Keeping options open
Other pipelines, such as the proposed East Med project to
Italy via Greece, could also bring to the island Cypriot and other regional
gas, in particular Israeli volumes. The more interconnections, the better, the
Cypriot government logic goes.
The Cynergy terminal is being designed so it can tap into
various plans—including LNG production capabilities also under discussion.

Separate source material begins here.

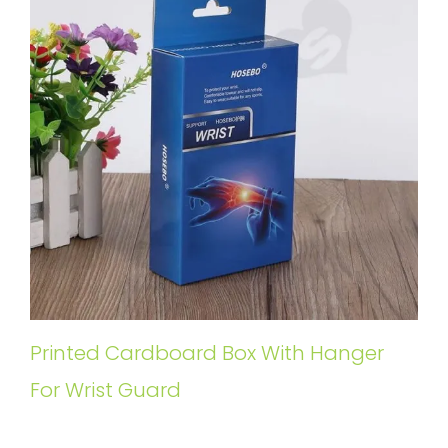
Printed Cardboard Box With Hanger
For Wrist Guard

ExxonMobil, operator of the Glaucus find, has declared an interest in building
an LNG plant in Cyprus in the future, not far from where the Cynergy jetty will
be.
“Our infrastructure has been designed in a way that… will
allow an expansion of the jetty so that it can also be used for export
purposes,” says Kassianides.
There may even be a future synergy with the island’s
economically key tourism sector: the FSRU could facilitate LNG bunkering of
anchoring cruise ships via smaller LNG bunkering vessels. “The fuel of choice
for cruise liners is becoming increasingly LNG, so our facility will be able to
support bunkering,” Kassianides says.